The bill also transfers $369 billion more into green boondoggles. Democrats also have a slush fund. Now, even if you’ve convinced yourself that slight variations in temperature are an existential threat to humanity, there has never been an instance of energy becoming more affordable due to pumping money into green economies.
A bill with “investments” that will “encourage” a “transition,” as political journalists would say, is really just force-feeding inefficient and expensive alternatives that elbow out reliable, affordable gas and oil, and push prices higher. Manchin claims the bill will bring down energy prices. The bill does not provide any benefit to West Virginians unless they are eager to purchase heavily subsidised electric cars. It’s all they need.
The only aspect of the bill that even feigns at being about prices allows Medicare to “negotiate” (some) prescription drug prices. This is known as price fixing because the government is large enough and powerful enough that it can demand any price it wants from rent-seeking businesses. It will, as price fixing always does. It will reduce innovation and investments and create supply shortages, which will result in higher prices for ordinary consumers.
The Inflation Reduction Act includes new taxes on natural and industrial gas and coal production. How can a senator from West Virginia support a proposal promising a 40% reduction of greenhouse gas emissions by 2030? It would lead to the economic destruction of his state. But, to be fair these policies would result in economic destruction of all the economy.
Manchin—who once said, “I don’t think during a time of recession you mess with any of the taxes, or increase any taxes”—always plays this game, making it difficult for Dems to create the impression of moderation at home, and then basically giving in.

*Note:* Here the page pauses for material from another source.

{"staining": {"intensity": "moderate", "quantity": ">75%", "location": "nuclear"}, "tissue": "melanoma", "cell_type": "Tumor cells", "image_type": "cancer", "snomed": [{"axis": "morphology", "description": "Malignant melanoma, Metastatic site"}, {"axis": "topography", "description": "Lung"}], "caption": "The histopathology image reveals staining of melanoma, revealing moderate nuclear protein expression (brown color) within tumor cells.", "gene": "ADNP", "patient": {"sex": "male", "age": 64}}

Nearly every reporter is going allow Democrats pretend that $430billion is a simplified bill, a huge political sacrifice because they really wanted a $3.5 trillion bill. They’re going to allow Democrats to pretend that bill lives up to its name, when it does nothing of the sort. The Inflation Reduction Act is to inflation what the Affordable Care Act—which doubled premium costs—was to health care insurance.